■ **Source passage**:
*****

The Israelites and Their Excuses; The Painful Story of Moses

  January 08, 2024   Read time 10 min
The Israelites and Their Excuses; The Painful Story of Moses
Not surprisingly, most Israelites declined the prophet's invitation to enter into a dialogue with Yahweh. They preferred a less demanding religion of cultic observance either in the Jerusalem Temple or in the old fertility cults of Canaan.

This continues to be the case: the religion of compassion is only followed by a minority; most religious people are content with decorous worship in synagogue, church, temple and mosque. The ancient Canaanite religions were still flourishing in Israel. In the tenth century, King Jeroboam I had set up two cultic bulls at the sanctuaries of Dan and Beth-El. Two hundred years later, the Israelites were still taking part in fertility rites and sacred sex there, as we see in the oracles of the prophet Hosea, Amos's contemporary. Some Israelites appear to have thought that Yahweh had a wife, like the other gods: archaeologists have recently unearthed inscriptions dedicated 'To Yahweh and his Asherah'. Hosea was particularly disturbed by the fact that Israel was breaking the terms of the covenant by worshipping other gods, such as Baal.

Like all of the new prophets, he was concerned with the inner meaning of religion. As he makes Yahweh say: 'What I want is love (hesed) not sacrifice; knowledge of God (daath Elohim) not holocausts.' He did not mean theological knowledge: the word daath comes from the Hebrew verb yada: to know, which has sexual connotations. Thus J says that Adam 'knew' his wife Eve. In the Old Canaanite religion, Baal had married the soil and the people had celebrated this with ritual orgies but Hosea insisted that since the covenant, Yahweh had taken the place of Baal and had wedded the people of Israel. They had to understand that it was Yahweh not Baal who would bring fertility to the soil. He was still wooing Israel like a lover, determined to lure her back from the Baals who had seduced her: When that day comes - it is Yahweh who speaks - she will call me, 'My husband,' no longer will she call me, 'My Baal.' I will take the names of the Baals off her lips, their names shall never be uttered again.

Where Amos attacked social wickedness, Hosea dwelt on the lack of inwardness in Israelite religion: the 'knowledge' of God was related to 'hesed', implying an interior appropriation and attachment to Yahweh that must supersede exterior observance. Hosea gives us a startling insight into the way the prophets were developing their image of God. At the very beginning of his career, Yahweh seemed to have issued a shocking command. He told Hosea to go off and marry a whore (esheth zeuunim) because the whole country had 'become nothing but a whore abandoning Yahweh'. It appears, however, that God had not ordered Hosea to scour the streets for a prostitute: esheth zeuunim (literally, 'a wife of prostitution') meant either a woman with a promiscuous temperament or a sacred prostitute in a fertility cult. Given Hosea's preoccupation with fertility rituals, it seems likely that his wife Gomer had become one of the sacred personnel in the cult of Baal. His marriage was, therefore, an emblem of Yahweh's relationship with the faithless Israel. Hosea and Gomer had three children, which were given fateful, symbolic names. His eldest son was called Jezreel, after a famous battlefield, their daughter was Lo-Ruhamah (Unloved) and their younger son Lo-Ammi (Not-My-People).

*****

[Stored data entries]
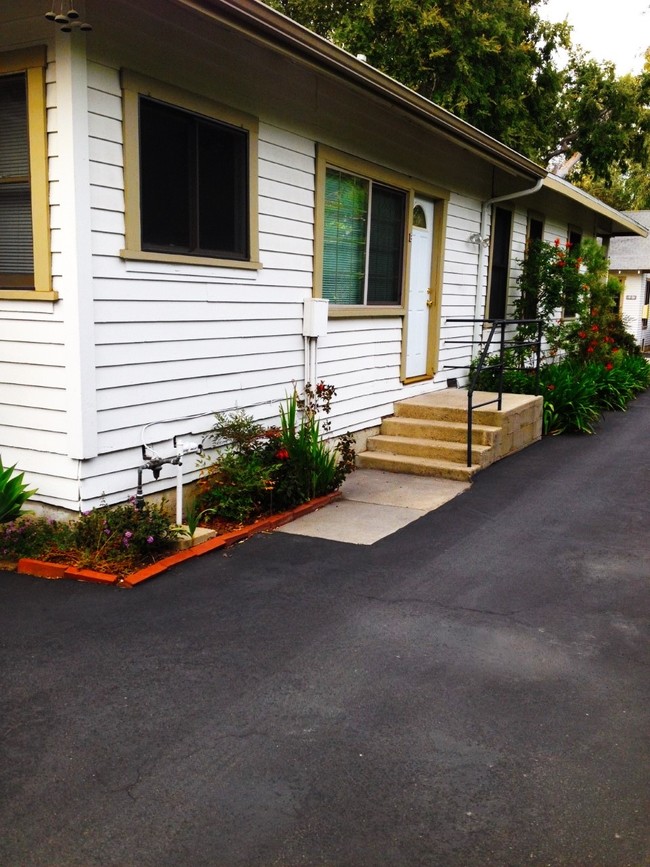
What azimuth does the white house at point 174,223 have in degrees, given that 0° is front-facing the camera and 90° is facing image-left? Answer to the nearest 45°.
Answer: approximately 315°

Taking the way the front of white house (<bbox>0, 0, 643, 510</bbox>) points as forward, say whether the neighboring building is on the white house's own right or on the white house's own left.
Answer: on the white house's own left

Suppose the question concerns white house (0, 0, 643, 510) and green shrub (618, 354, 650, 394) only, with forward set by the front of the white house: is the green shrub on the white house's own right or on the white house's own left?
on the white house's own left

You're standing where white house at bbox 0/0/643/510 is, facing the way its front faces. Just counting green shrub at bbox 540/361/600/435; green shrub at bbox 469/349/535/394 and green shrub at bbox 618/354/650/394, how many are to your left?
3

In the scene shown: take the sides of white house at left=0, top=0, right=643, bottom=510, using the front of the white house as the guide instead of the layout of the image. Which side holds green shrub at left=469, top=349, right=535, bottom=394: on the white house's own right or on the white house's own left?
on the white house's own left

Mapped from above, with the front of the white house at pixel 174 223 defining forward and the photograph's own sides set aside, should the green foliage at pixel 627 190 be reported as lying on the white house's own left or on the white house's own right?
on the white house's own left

*****

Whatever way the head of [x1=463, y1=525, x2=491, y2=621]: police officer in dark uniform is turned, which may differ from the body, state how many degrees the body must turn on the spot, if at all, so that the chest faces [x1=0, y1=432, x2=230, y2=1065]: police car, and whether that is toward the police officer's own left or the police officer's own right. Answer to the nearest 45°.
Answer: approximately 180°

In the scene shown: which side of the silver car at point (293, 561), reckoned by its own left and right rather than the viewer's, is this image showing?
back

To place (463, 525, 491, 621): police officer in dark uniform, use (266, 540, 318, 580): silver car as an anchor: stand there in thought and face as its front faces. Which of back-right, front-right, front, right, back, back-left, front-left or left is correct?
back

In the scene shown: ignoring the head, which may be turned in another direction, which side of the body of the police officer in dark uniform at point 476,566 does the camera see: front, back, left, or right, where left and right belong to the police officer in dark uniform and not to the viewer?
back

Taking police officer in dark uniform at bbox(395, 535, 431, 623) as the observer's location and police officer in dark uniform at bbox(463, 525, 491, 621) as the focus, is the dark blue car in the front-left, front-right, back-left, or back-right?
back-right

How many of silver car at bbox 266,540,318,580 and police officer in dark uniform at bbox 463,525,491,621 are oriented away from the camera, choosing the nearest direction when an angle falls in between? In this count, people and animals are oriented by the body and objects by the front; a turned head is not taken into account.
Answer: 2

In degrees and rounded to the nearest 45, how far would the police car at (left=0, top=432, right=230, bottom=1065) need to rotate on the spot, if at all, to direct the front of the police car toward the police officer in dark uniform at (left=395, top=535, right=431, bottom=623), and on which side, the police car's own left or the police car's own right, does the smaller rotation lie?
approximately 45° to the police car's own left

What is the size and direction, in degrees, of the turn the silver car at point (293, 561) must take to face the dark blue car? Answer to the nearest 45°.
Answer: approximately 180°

*****

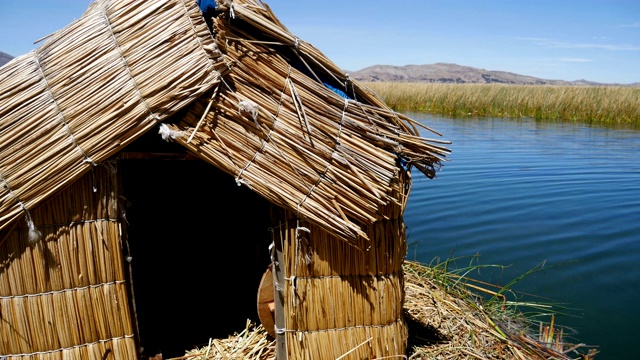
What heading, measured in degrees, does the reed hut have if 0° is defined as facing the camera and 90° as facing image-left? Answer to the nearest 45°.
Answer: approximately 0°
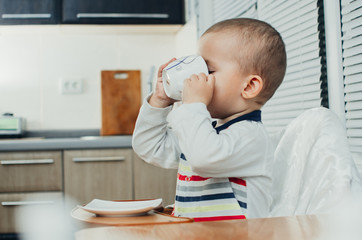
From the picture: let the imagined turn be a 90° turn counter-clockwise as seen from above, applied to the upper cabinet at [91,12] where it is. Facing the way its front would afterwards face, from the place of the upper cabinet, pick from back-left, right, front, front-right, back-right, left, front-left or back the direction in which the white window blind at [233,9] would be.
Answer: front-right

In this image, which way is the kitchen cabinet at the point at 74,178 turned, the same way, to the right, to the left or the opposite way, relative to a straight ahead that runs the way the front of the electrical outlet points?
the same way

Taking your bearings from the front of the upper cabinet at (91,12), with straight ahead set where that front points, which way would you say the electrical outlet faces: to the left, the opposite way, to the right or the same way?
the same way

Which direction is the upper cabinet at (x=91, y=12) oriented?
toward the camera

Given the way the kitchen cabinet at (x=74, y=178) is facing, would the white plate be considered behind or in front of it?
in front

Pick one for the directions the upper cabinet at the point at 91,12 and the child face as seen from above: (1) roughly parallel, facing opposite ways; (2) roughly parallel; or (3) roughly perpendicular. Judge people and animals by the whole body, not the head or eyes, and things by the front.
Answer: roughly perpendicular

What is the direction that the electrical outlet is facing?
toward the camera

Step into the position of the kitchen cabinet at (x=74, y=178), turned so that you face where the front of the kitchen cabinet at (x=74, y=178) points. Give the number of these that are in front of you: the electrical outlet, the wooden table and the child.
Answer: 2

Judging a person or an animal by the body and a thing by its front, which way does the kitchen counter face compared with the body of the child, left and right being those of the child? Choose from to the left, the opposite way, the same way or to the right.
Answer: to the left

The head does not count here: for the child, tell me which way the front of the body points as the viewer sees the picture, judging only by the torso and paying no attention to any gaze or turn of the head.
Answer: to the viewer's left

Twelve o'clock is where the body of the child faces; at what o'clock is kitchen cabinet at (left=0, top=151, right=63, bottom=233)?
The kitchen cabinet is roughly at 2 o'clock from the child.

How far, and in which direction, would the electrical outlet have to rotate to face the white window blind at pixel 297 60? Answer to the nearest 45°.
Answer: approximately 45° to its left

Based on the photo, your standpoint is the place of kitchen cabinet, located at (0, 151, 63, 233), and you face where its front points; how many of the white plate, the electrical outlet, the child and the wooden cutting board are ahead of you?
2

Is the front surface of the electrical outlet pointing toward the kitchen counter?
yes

*****

■ **Work request**: Update the passage on the Israelites and their excuses: write it out again from "This continues to" to "such as Baal.", changing "Beth-El" to "Bethel".

■ **Task response**:
This continues to be the case: the religion of compassion is only followed by a minority; most religious people are content with decorous worship in synagogue, church, temple and mosque. The ancient Canaanite religions were still flourishing in Israel. In the tenth century, King Jeroboam I had set up two cultic bulls at the sanctuaries of Dan and Bethel. Two hundred years later, the Israelites were still taking part in fertility rites and sacred sex there, as we see in the oracles of the prophet Hosea, Amos's contemporary. Some Israelites appear to have thought that Yahweh had a wife, like the other gods: archaeologists have recently unearthed inscriptions dedicated 'To Yahweh and his Asherah'. Hosea was particularly disturbed by the fact that Israel was breaking the terms of the covenant by worshipping other gods, such as Baal.